*** The input ***

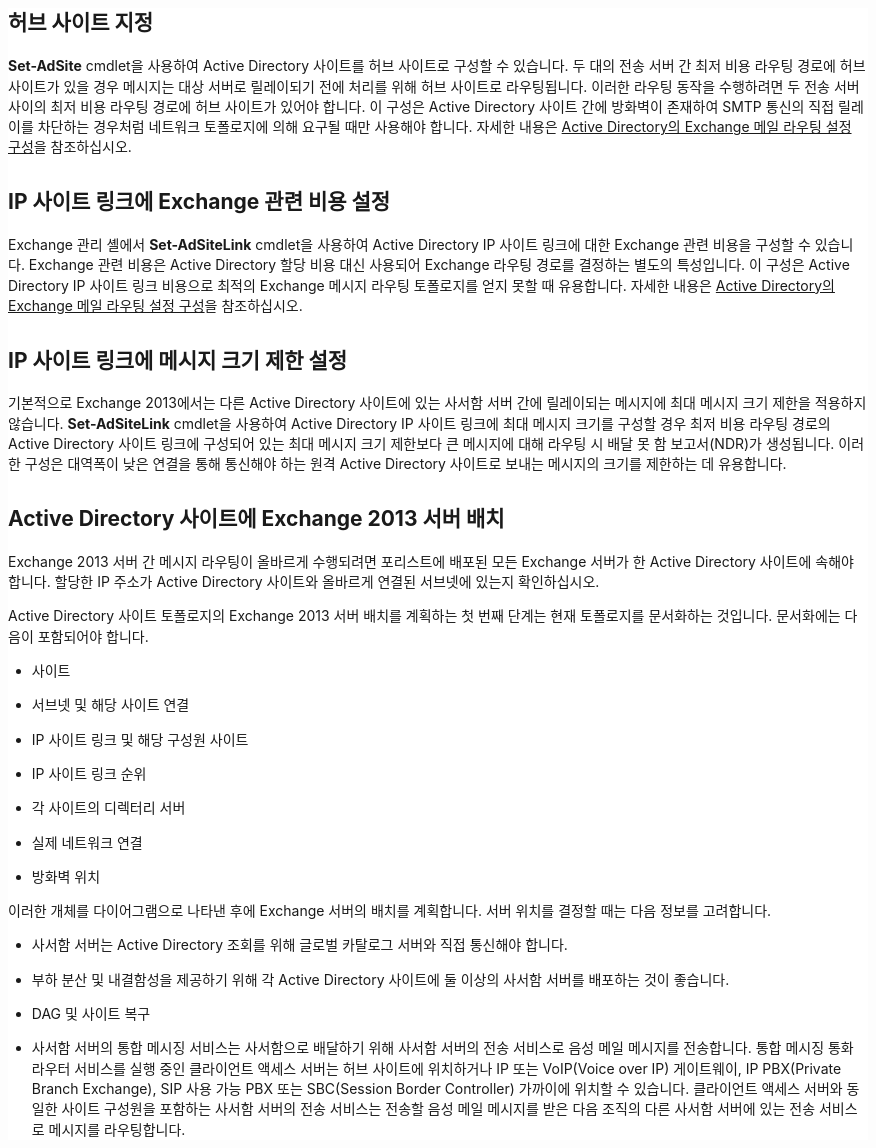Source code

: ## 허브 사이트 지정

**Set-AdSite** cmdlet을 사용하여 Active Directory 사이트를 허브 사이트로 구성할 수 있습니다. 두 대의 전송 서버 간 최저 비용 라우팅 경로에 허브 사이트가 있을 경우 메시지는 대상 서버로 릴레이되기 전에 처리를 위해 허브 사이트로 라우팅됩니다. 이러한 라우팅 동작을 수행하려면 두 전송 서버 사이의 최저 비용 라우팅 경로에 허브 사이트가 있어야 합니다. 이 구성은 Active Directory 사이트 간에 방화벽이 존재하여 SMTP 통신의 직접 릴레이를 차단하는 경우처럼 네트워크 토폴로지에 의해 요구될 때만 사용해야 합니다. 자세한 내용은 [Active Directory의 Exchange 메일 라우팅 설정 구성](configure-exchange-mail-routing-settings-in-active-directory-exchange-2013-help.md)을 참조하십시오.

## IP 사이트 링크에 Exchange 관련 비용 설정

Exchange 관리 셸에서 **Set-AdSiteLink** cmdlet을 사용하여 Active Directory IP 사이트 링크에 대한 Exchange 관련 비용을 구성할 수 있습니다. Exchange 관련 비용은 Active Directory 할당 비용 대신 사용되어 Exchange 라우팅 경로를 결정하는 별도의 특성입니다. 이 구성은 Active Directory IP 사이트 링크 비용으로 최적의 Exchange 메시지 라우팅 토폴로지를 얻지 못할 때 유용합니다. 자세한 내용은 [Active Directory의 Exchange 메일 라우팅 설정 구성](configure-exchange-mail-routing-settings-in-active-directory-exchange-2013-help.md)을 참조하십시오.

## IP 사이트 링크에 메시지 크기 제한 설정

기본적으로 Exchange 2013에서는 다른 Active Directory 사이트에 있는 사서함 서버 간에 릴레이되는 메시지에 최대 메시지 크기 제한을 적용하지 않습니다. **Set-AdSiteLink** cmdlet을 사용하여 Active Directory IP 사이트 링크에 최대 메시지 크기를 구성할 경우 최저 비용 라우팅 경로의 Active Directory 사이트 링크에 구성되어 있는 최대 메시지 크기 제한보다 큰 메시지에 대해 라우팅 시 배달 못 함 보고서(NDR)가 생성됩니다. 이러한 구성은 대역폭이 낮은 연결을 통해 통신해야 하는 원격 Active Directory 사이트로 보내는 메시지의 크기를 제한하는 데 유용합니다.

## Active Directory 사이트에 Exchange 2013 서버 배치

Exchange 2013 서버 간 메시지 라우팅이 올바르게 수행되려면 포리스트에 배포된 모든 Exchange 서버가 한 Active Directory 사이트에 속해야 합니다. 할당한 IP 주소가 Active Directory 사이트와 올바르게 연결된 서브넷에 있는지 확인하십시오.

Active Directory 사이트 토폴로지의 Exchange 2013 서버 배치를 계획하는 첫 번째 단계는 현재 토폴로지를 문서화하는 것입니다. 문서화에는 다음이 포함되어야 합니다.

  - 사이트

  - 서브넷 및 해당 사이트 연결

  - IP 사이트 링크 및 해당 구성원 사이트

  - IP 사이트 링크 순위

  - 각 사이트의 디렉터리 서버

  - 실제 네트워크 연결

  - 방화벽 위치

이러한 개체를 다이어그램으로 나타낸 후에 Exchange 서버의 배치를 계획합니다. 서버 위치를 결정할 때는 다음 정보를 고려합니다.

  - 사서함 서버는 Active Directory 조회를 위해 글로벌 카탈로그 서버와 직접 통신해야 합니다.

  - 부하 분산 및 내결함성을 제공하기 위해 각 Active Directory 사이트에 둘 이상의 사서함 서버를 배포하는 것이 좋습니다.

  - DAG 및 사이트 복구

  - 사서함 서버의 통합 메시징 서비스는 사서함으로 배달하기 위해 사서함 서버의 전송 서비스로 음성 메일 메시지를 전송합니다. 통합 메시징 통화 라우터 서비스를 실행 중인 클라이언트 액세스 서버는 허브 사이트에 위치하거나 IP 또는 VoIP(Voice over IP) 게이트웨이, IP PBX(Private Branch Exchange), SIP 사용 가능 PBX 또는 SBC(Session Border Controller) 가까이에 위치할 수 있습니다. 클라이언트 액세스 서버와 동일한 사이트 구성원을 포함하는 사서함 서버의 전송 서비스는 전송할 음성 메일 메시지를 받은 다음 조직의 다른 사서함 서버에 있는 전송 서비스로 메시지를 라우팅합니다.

*** End of The input ***

● Task prompt:
Return the listing above in full and without alteration, excluding its pictures.

● Written solution:
Source code

: ## 허브 사이트 지정

**Set-AdSite** cmdlet을 사용하여 Active Directory 사이트를 허브 사이트로 구성할 수 있습니다. 두 대의 전송 서버 간 최저 비용 라우팅 경로에 허브 사이트가 있을 경우 메시지는 대상 서버로 릴레이되기 전에 처리를 위해 허브 사이트로 라우팅됩니다. 이러한 라우팅 동작을 수행하려면 두 전송 서버 사이의 최저 비용 라우팅 경로에 허브 사이트가 있어야 합니다. 이 구성은 Active Directory 사이트 간에 방화벽이 존재하여 SMTP 통신의 직접 릴레이를 차단하는 경우처럼 네트워크 토폴로지에 의해 요구될 때만 사용해야 합니다. 자세한 내용은 [Active Directory의 Exchange 메일 라우팅 설정 구성](configure-exchange-mail-routing-settings-in-active-directory-exchange-2013-help.md)을 참조하십시오.

## IP 사이트 링크에 Exchange 관련 비용 설정

Exchange 관리 셸에서 **Set-AdSiteLink** cmdlet을 사용하여 Active Directory IP 사이트 링크에 대한 Exchange 관련 비용을 구성할 수 있습니다. Exchange 관련 비용은 Active Directory 할당 비용 대신 사용되어 Exchange 라우팅 경로를 결정하는 별도의 특성입니다. 이 구성은 Active Directory IP 사이트 링크 비용으로 최적의 Exchange 메시지 라우팅 토폴로지를 얻지 못할 때 유용합니다. 자세한 내용은 [Active Directory의 Exchange 메일 라우팅 설정 구성](configure-exchange-mail-routing-settings-in-active-directory-exchange-2013-help.md)을 참조하십시오.

## IP 사이트 링크에 메시지 크기 제한 설정

기본적으로 Exchange 2013에서는 다른 Active Directory 사이트에 있는 사서함 서버 간에 릴레이되는 메시지에 최대 메시지 크기 제한을 적용하지 않습니다. **Set-AdSiteLink** cmdlet을 사용하여 Active Directory IP 사이트 링크에 최대 메시지 크기를 구성할 경우 최저 비용 라우팅 경로의 Active Directory 사이트 링크에 구성되어 있는 최대 메시지 크기 제한보다 큰 메시지에 대해 라우팅 시 배달 못 함 보고서(NDR)가 생성됩니다. 이러한 구성은 대역폭이 낮은 연결을 통해 통신해야 하는 원격 Active Directory 사이트로 보내는 메시지의 크기를 제한하는 데 유용합니다.

## Active Directory 사이트에 Exchange 2013 서버 배치

Exchange 2013 서버 간 메시지 라우팅이 올바르게 수행되려면 포리스트에 배포된 모든 Exchange 서버가 한 Active Directory 사이트에 속해야 합니다. 할당한 IP 주소가 Active Directory 사이트와 올바르게 연결된 서브넷에 있는지 확인하십시오.

Active Directory 사이트 토폴로지의 Exchange 2013 서버 배치를 계획하는 첫 번째 단계는 현재 토폴로지를 문서화하는 것입니다. 문서화에는 다음이 포함되어야 합니다.

  - 사이트

  - 서브넷 및 해당 사이트 연결

  - IP 사이트 링크 및 해당 구성원 사이트

  - IP 사이트 링크 순위

  - 각 사이트의 디렉터리 서버

  - 실제 네트워크 연결

  - 방화벽 위치

이러한 개체를 다이어그램으로 나타낸 후에 Exchange 서버의 배치를 계획합니다. 서버 위치를 결정할 때는 다음 정보를 고려합니다.

  - 사서함 서버는 Active Directory 조회를 위해 글로벌 카탈로그 서버와 직접 통신해야 합니다.

  - 부하 분산 및 내결함성을 제공하기 위해 각 Active Directory 사이트에 둘 이상의 사서함 서버를 배포하는 것이 좋습니다.

  - DAG 및 사이트 복구

  - 사서함 서버의 통합 메시징 서비스는 사서함으로 배달하기 위해 사서함 서버의 전송 서비스로 음성 메일 메시지를 전송합니다. 통합 메시징 통화 라우터 서비스를 실행 중인 클라이언트 액세스 서버는 허브 사이트에 위치하거나 IP 또는 VoIP(Voice over IP) 게이트웨이, IP PBX(Private Branch Exchange), SIP 사용 가능 PBX 또는 SBC(Session Border Controller) 가까이에 위치할 수 있습니다. 클라이언트 액세스 서버와 동일한 사이트 구성원을 포함하는 사서함 서버의 전송 서비스는 전송할 음성 메일 메시지를 받은 다음 조직의 다른 사서함 서버에 있는 전송 서비스로 메시지를 라우팅합니다.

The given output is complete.